Directions:
**a.** In the passage about a year in Damascus, rewrite everything from "I had traveled" down to "losing nearly everything.", substituting "shattered heart" for "broken heart".
**b.** In the passage about a year in Damascus, what name did the 73-year-old Armenian neighbor give himself?
**c.** Continue the memoir passage about a year in Damascus from where it ends.

Selected passage:
┌──

In 2004, when I was twenty-seven years old, I finished my Masters at Harvard Divinity School and set out to spend a year in Damascus, Syria, on a Fulbright fellowship to write about the Prophet Jesus in Islam. As a scholar of Christianity and Islam I knew that Damascus was one of the richest cities in the world in which to study Muslim-Christian dialogue, a place where Muslims and Christians had lived side by side since the earliest days of Islam, and where Arabic speaking Christians were still a thriving minority, forming one of the oldest Christian communities in the world. The Syrian landscape was a living testimony to a Christian past, studded with the ruins of monasteries from the Byzantine Empire. The Umayyad Mosque, which sat like a jewel in the heart of the old city of Damascus, with a towering minaret known by locals as the “Jesus minaret”, was once the cathedral of St. John the Baptist, and remained a site of Christian pilgrimage. Tradition held that in the earliest years of Islam, Muslims and Christians had shared the space, each praying in their own respective section.
I had traveled to Syria several times in the past, and I had always wanted to return there for research. Yet while I justified my journey in scholarly terms, in ways I was only beginning to understand I was really running away: from a broken heart, from a family history of depression and madness, and from a life in which I had found myself, despite my years in Divinity School, somehow exiled from God. The following twelve months, which I write about in my memoir The Bread of Angels (Doubleday, 2010), would see me wrestle with God, with myself, and with everything I imagined my life would become, at times losing nearly everything.
When I arrived in Damascus that summer, I had nothing more than the two black, wheeled suitcases I brought with me from Boston, and a map of the city to help me find my way. I set out to search for a house in the only way that I could think of: by knocking door to door in the ancient Christian neighborhood of Bab Touma, where locals sometimes rented rooms out to students. It was the height of the U.S. led- war in Iraq, and perhaps not the smartest moment for an American girl to go knocking house to house in Damascus, Syria. Yet eventually I found a room in a sprawling, enormous house just off Straight Street, the famous street where St. Paul fell from his horse after being blinded by a vision of Jesus. My neighbor, a 73-year old Armenian who called himself The Baron, quickly adopted me, insisting that I drink tea with him at least three times a day and commenting on everything from my clothes to my desire to study Islam. There was no way that I could know that he would not only be my neighbor but that he would become my home: that he would teach me about war and about survival, and that, most of all, he would teach me to speak the Syrian dialect of Arabic.

└──

Record set:

┌──

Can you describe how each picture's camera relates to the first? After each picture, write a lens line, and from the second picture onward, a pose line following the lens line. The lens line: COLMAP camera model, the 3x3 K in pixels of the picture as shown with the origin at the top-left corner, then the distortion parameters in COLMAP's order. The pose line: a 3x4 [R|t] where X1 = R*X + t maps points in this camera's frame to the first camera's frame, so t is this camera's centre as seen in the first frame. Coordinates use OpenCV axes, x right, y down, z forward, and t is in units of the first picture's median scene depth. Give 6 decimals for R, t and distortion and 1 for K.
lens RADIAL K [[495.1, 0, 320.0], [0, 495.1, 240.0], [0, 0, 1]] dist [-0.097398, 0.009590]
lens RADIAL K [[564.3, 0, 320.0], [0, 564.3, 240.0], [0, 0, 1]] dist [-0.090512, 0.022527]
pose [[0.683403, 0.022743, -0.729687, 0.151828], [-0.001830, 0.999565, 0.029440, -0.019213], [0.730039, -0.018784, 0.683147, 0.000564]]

└──
┌──

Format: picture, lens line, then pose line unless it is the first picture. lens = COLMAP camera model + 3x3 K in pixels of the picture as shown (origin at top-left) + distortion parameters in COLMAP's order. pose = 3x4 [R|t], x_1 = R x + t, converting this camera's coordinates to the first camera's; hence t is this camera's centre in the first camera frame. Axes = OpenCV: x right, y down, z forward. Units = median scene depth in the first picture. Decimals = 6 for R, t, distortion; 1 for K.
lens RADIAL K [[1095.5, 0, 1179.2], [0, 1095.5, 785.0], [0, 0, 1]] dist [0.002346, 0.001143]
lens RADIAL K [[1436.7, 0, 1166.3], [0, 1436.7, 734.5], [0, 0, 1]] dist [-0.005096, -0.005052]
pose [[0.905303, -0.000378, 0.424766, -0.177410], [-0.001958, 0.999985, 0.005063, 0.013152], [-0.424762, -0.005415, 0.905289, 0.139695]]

└──
┌──

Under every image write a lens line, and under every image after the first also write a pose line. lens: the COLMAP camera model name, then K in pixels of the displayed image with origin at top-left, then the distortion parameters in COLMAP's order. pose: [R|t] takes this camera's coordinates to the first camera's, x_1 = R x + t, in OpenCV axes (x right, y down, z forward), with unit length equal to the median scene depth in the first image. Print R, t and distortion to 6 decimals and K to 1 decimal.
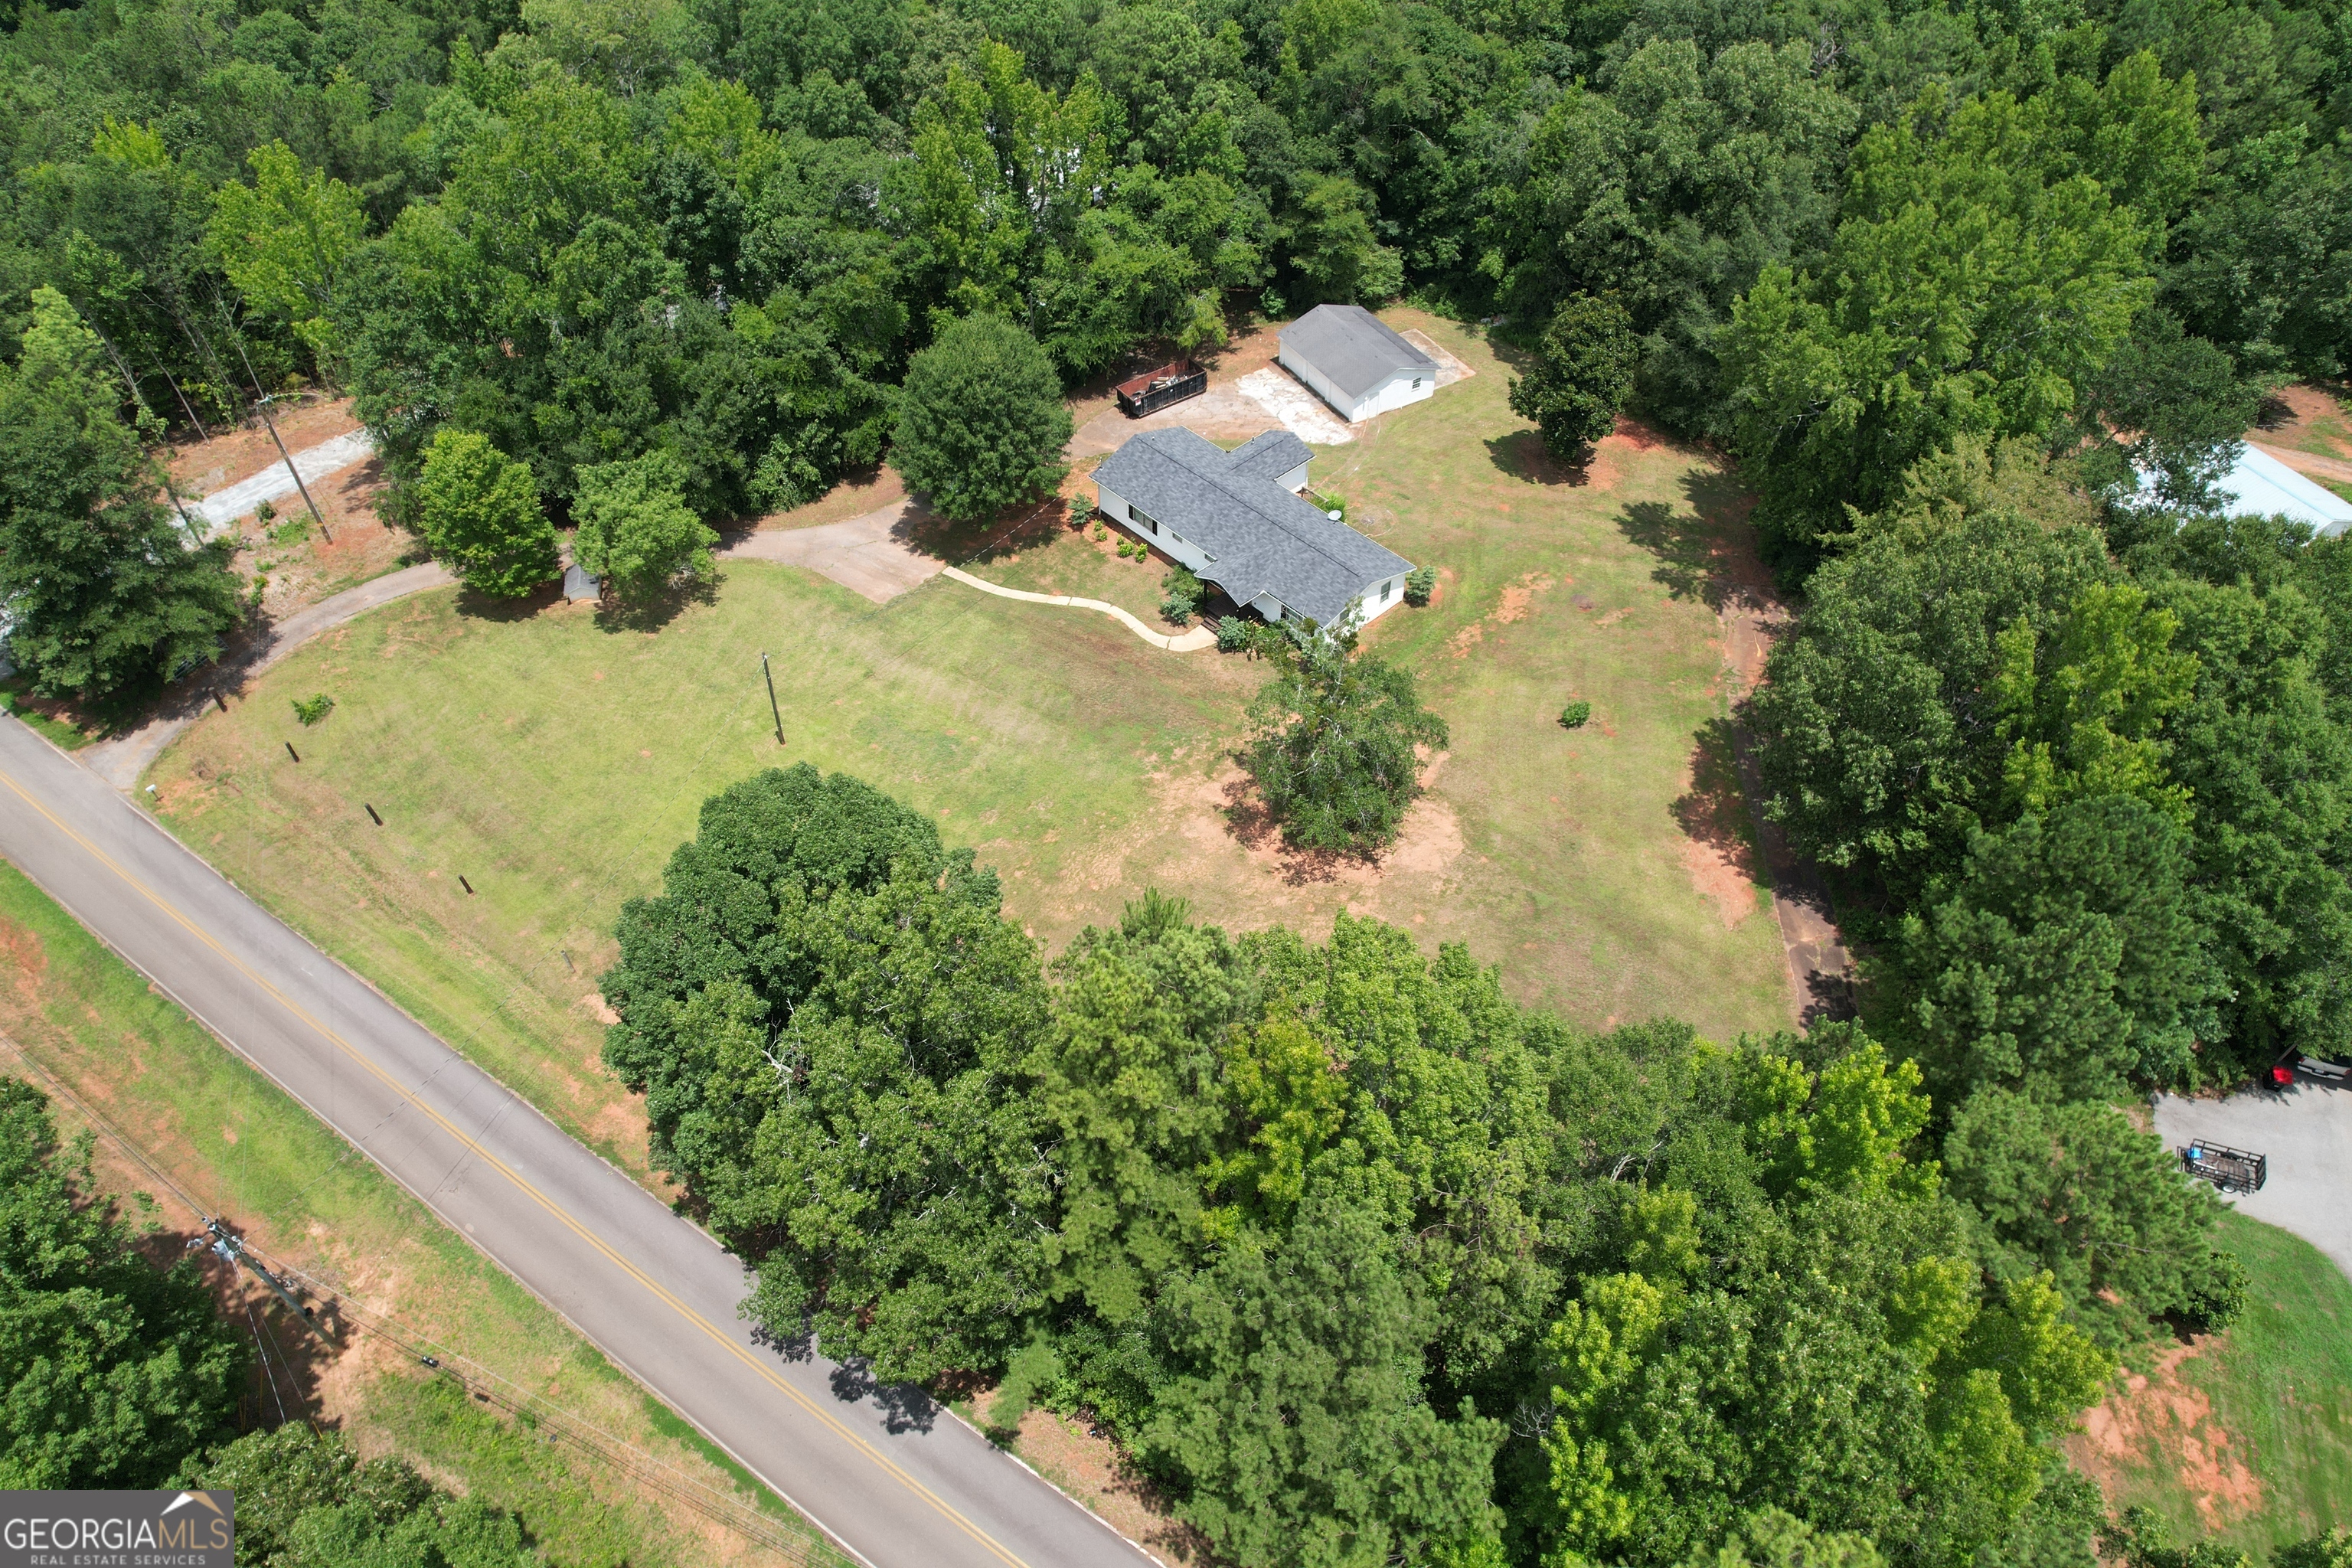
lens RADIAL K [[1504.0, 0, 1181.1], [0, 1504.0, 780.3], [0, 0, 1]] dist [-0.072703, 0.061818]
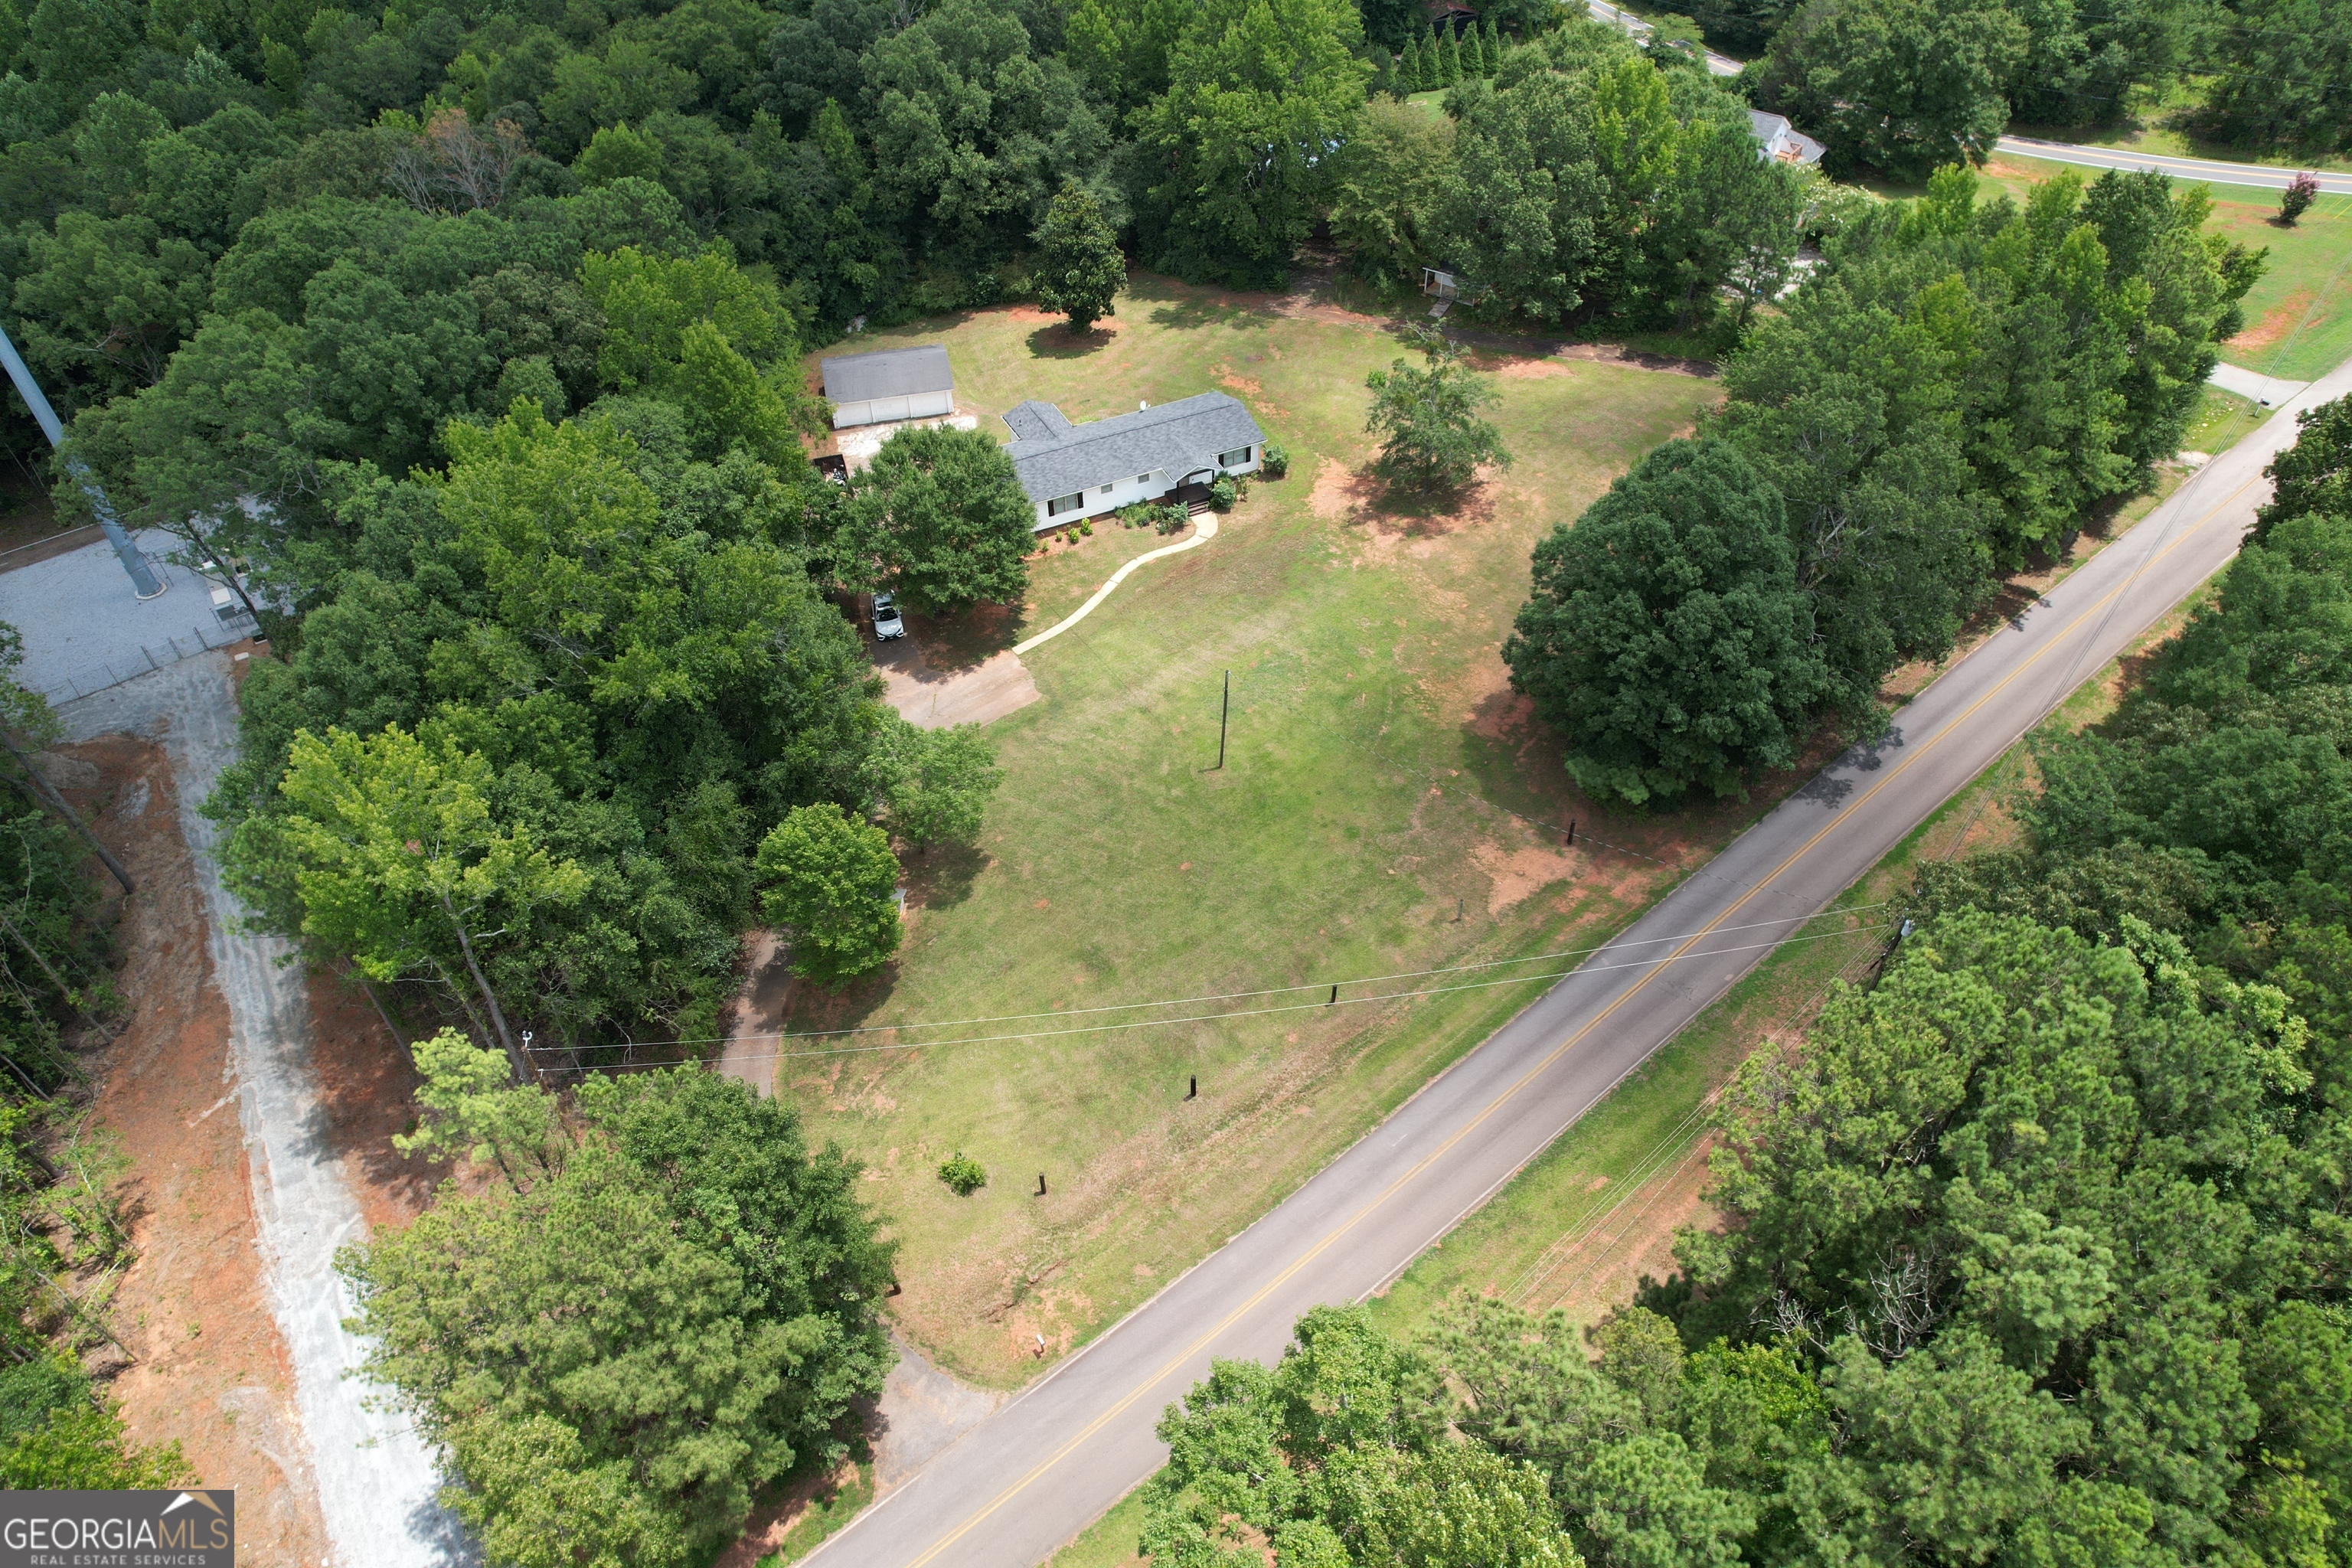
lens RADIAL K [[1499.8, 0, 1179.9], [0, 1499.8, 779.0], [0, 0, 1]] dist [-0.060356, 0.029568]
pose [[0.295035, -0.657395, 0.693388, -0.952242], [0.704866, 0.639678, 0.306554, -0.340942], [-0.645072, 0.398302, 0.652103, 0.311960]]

└──

Task-by-task answers:
**a.**
I had traveled to Syria several times in the past, and I had always wanted to return there for research. Yet while I justified my journey in scholarly terms, in ways I was only beginning to understand I was really running away: from a shattered heart, from a family history of depression and madness, and from a life in which I had found myself, despite my years in Divinity School, somehow exiled from God. The following twelve months, which I write about in my memoir The Bread of Angels (Doubleday, 2010), would see me wrestle with God, with myself, and with everything I imagined my life would become, at times losing nearly everything.

**b.** The Baron

**c.**
The Baron had lived through the Lebanese Civil War, and in his past life—before he lost his entire fortune— he had been a shoe salesman. Though he was now very poor, in the afternoons he entertained me with tales of his old life, stories of wooing women and selling shoes, playing football and traveling to Milan and Tehran. After I finished listening to his stories, I wandered into the narrow streets of the famous Old City, the oldest continuously inhabited city in the world, and found myself in a world more diverse than I thought possible, where Armenians, Kurds, Sunnis, Shiites, Iraqis, Circassians, Palestinians, and even a few Jews lived, and where it didn’t seem surprising that my Christians neighbors still spoke Syriac, a dialect of the Aramaic language Jesus once spoke. In the early evenings I would enter the Umayyed mosque and watch pigeons circle the Jesus minaret. As the sun set, the courtyard was magically transformed into a river of light, so that the children playing in it seemed to be illuminated.
Those moments of light illuminated the darkness, and yet the darkness remained. I was an American in Damascus during the height of the U.S. led invasion in Iraq, and the tension was palpable. I could not enter a taxi without the driver grilling me about American foreign policy, which I stumbled to discuss in my failing Arabic. In my language classes at Damascus University, America was a common topic. Secret Police were everywhere. In fact there was nothing secret about them, and they came to my house off Straight Street and openly questioned me. In the meantime, the streets of the Old City flooded with refugees fleeing the war in neighboring Iraq. With tensions rising between the American government and Syria, many of my neighbors feared that they, too, would be invaded. I, too, was scared.
In November of 2004, George Bush was re-elected as president of the United States, and it quickly became clear that the war was only going to get worse. That week, I packed my bags, and headed to the desert to change my life.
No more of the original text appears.